##### Data shown #####

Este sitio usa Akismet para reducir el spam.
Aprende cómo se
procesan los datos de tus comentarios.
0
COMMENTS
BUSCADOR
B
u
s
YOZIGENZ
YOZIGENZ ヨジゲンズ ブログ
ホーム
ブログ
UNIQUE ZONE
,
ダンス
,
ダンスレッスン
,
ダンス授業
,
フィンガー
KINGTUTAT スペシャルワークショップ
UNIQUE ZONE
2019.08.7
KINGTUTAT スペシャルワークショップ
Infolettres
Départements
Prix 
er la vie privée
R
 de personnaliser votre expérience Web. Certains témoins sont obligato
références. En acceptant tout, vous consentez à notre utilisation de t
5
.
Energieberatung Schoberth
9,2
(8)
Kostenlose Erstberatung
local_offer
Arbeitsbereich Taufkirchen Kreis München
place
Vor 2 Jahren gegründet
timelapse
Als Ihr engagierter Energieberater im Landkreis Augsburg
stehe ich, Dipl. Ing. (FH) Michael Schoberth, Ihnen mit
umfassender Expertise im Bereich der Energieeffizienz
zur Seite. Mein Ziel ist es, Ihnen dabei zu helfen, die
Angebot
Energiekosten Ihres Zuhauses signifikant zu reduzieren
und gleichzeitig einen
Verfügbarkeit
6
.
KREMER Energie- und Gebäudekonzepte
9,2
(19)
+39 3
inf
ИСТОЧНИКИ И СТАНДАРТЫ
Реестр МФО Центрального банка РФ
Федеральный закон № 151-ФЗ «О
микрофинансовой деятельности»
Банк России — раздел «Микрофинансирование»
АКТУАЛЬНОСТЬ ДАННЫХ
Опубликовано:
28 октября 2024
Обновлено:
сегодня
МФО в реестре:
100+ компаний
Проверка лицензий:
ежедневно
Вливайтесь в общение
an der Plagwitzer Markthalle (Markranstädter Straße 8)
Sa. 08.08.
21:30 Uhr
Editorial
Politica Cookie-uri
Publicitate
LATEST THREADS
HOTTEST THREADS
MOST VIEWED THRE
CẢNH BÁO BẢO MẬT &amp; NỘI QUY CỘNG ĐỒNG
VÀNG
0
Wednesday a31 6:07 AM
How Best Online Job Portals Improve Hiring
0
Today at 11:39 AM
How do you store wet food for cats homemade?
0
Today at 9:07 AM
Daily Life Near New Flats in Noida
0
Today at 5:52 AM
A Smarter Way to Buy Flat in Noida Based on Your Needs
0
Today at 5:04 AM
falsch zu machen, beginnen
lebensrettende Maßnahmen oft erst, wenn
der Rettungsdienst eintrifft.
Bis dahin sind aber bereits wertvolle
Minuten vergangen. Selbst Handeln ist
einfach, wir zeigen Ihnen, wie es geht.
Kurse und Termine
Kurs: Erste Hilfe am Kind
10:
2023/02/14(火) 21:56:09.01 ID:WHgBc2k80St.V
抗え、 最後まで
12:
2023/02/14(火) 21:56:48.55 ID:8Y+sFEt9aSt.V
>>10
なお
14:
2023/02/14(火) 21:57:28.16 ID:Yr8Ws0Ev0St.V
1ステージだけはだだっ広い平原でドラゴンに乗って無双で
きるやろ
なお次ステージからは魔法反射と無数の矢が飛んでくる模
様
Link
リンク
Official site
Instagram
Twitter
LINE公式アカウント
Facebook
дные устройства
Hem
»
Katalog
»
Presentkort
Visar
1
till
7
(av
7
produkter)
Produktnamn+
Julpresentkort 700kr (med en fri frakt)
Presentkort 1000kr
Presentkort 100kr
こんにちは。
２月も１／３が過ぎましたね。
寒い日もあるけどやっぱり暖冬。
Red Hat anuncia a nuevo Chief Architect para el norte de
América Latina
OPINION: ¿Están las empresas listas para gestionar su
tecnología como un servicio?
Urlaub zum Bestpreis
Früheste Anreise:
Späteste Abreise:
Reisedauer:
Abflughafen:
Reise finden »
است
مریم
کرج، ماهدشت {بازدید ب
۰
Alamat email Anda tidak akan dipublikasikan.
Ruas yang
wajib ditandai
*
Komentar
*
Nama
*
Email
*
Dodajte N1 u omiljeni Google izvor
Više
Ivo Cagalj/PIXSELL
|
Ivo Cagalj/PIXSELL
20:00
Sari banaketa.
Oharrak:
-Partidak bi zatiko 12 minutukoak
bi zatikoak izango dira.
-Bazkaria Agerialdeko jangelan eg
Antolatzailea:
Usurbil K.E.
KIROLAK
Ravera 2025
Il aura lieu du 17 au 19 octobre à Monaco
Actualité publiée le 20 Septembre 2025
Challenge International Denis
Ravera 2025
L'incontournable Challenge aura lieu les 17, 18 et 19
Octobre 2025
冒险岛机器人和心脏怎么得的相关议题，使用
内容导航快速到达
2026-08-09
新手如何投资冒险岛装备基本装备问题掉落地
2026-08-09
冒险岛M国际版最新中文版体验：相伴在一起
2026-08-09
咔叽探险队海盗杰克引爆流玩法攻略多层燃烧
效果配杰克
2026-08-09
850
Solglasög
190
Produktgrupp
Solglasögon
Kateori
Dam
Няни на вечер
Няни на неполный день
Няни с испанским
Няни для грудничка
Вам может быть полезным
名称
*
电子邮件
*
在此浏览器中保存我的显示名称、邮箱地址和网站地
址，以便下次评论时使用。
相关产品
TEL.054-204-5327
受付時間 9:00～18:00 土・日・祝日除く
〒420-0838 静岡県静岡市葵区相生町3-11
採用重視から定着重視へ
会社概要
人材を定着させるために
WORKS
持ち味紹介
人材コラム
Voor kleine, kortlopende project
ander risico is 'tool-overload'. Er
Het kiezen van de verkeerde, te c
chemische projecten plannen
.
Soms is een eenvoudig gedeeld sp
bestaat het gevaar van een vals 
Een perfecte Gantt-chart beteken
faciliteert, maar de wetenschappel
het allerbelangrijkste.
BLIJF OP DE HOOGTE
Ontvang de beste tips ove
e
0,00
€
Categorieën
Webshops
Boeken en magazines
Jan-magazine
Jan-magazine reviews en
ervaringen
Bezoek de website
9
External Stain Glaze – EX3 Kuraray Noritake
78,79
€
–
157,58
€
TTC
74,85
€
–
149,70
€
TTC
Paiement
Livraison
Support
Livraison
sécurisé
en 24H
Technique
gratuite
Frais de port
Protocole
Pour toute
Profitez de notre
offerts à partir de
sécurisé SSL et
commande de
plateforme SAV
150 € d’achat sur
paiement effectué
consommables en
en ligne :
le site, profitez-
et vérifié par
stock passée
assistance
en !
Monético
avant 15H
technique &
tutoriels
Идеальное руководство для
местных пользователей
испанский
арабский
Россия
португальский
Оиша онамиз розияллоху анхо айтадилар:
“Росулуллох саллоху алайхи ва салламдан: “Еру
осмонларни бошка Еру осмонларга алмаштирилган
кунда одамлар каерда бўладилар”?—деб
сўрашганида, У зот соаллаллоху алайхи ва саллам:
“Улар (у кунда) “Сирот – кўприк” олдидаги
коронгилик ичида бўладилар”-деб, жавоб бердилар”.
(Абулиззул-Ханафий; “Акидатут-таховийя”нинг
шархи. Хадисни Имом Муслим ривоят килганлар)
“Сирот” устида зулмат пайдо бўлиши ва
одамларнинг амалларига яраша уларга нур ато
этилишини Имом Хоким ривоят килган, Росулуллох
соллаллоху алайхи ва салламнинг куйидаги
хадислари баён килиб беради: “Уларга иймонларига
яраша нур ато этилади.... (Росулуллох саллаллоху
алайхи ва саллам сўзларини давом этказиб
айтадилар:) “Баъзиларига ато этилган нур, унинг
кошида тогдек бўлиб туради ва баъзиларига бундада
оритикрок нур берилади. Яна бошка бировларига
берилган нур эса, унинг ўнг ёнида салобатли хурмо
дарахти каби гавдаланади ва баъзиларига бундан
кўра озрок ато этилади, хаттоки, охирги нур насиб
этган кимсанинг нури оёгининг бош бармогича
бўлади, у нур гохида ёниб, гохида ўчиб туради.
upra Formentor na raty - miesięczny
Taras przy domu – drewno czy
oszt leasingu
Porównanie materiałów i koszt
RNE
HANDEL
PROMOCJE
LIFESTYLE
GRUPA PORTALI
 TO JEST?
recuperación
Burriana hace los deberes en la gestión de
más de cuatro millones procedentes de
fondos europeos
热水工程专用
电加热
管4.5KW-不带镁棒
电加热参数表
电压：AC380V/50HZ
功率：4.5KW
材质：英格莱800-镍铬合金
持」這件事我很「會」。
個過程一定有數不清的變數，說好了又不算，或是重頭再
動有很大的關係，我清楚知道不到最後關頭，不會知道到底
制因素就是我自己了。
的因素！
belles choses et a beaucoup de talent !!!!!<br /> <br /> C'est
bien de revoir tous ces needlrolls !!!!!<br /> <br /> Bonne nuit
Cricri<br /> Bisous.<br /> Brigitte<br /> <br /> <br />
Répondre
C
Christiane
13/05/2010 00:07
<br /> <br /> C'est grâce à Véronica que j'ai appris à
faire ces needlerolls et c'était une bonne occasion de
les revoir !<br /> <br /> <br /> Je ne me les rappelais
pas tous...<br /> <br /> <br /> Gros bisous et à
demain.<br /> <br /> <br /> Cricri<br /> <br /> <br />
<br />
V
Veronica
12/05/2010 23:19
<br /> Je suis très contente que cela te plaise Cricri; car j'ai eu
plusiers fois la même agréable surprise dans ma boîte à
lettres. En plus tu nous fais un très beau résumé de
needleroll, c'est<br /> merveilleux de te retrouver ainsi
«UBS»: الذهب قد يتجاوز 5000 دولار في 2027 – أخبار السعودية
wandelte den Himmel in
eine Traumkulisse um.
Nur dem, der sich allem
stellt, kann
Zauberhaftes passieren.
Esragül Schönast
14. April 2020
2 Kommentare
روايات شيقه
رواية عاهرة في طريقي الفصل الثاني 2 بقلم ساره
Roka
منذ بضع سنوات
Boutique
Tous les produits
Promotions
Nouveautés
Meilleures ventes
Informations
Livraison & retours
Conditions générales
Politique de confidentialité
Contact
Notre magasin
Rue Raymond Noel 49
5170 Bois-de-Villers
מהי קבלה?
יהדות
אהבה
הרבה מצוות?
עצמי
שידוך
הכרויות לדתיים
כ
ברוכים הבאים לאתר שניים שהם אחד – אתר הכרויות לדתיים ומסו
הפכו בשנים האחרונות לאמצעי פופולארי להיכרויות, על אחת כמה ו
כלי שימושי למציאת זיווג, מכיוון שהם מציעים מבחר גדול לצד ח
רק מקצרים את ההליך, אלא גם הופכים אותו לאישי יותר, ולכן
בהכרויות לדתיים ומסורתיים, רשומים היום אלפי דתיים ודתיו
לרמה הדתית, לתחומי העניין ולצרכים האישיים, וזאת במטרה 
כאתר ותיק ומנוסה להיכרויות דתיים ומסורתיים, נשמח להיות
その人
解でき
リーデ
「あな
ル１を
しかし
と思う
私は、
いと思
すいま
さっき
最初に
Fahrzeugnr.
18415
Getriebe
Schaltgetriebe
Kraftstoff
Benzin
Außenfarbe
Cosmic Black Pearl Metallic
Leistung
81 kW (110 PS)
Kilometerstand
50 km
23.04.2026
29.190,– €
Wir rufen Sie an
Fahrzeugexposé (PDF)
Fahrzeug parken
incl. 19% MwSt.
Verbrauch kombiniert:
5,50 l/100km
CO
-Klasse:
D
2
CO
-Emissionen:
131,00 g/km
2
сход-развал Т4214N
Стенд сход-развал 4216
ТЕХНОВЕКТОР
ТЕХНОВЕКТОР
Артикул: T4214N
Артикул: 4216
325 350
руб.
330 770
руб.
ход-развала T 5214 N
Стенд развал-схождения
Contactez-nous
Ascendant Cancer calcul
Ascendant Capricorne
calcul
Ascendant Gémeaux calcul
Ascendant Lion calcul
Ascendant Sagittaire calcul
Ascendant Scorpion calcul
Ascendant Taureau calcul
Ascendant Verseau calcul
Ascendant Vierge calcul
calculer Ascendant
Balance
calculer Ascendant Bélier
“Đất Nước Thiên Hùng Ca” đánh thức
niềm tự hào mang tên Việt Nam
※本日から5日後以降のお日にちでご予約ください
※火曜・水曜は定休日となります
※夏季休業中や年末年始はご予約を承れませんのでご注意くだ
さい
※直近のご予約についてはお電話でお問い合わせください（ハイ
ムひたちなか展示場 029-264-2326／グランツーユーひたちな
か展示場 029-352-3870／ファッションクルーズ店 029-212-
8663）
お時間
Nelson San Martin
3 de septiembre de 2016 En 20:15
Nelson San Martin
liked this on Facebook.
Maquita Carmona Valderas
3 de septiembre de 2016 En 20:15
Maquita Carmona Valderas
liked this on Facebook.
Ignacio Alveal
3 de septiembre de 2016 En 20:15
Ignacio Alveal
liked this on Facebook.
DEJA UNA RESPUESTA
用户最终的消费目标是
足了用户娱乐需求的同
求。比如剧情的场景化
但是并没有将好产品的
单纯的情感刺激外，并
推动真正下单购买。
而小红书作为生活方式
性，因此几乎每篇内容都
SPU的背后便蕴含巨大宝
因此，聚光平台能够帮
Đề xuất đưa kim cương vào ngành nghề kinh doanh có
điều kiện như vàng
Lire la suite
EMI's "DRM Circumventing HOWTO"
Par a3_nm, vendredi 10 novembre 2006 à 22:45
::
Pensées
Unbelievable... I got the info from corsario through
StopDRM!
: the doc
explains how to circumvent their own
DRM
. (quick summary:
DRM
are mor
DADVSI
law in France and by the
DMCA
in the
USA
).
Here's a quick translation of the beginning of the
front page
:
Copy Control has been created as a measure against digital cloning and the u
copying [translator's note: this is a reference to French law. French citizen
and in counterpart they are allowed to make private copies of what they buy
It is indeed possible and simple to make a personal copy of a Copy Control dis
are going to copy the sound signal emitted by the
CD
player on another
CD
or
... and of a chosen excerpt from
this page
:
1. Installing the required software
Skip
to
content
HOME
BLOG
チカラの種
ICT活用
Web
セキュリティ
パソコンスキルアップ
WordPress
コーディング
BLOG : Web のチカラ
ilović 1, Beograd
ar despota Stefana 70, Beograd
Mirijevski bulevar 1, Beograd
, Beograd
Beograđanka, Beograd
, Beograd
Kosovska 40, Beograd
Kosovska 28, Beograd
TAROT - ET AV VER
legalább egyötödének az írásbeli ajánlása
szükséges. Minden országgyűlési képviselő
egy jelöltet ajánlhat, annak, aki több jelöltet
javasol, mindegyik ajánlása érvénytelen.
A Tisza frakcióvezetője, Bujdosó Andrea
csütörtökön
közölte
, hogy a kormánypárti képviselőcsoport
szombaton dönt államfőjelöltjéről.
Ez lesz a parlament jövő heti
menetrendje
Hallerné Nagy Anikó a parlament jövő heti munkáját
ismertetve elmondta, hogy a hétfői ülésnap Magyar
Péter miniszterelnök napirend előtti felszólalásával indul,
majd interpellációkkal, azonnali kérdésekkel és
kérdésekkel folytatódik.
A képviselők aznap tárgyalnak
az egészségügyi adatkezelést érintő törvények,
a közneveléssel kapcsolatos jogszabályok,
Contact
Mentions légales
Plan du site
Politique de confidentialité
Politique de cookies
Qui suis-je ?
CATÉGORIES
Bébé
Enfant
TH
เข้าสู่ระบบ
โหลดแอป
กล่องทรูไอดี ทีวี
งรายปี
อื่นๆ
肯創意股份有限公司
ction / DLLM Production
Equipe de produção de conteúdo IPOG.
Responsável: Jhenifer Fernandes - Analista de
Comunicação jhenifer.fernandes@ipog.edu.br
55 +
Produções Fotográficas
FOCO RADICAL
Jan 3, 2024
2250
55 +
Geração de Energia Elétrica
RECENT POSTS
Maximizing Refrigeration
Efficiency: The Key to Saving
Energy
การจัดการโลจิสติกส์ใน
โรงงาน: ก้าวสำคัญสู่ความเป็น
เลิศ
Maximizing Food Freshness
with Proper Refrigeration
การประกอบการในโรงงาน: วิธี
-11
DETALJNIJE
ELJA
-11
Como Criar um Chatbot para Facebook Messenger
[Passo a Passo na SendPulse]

#####

Quote verbatim the lines of the material above, from its first line through the line containing "Реестр МФО Центрального банка РФ", both included.

[Solution to the problem]
Este sitio usa Akismet para reducir el spam.
Aprende cómo se
procesan los datos de tus comentarios.
0
COMMENTS
BUSCADOR
B
u
s
YOZIGENZ
YOZIGENZ ヨジゲンズ ブログ
ホーム
ブログ
UNIQUE ZONE
,
ダンス
,
ダンスレッスン
,
ダンス授業
,
フィンガー
KINGTUTAT スペシャルワークショップ
UNIQUE ZONE
2019.08.7
KINGTUTAT スペシャルワークショップ
Infolettres
Départements
Prix 
er la vie privée
R
 de personnaliser votre expérience Web. Certains témoins sont obligato
références. En acceptant tout, vous consentez à notre utilisation de t
5
.
Energieberatung Schoberth
9,2
(8)
Kostenlose Erstberatung
local_offer
Arbeitsbereich Taufkirchen Kreis München
place
Vor 2 Jahren gegründet
timelapse
Als Ihr engagierter Energieberater im Landkreis Augsburg
stehe ich, Dipl. Ing. (FH) Michael Schoberth, Ihnen mit
umfassender Expertise im Bereich der Energieeffizienz
zur Seite. Mein Ziel ist es, Ihnen dabei zu helfen, die
Angebot
Energiekosten Ihres Zuhauses signifikant zu reduzieren
und gleichzeitig einen
Verfügbarkeit
6
.
KREMER Energie- und Gebäudekonzepte
9,2
(19)
+39 3
inf
ИСТОЧНИКИ И СТАНДАРТЫ
Реестр МФО Центрального банка РФ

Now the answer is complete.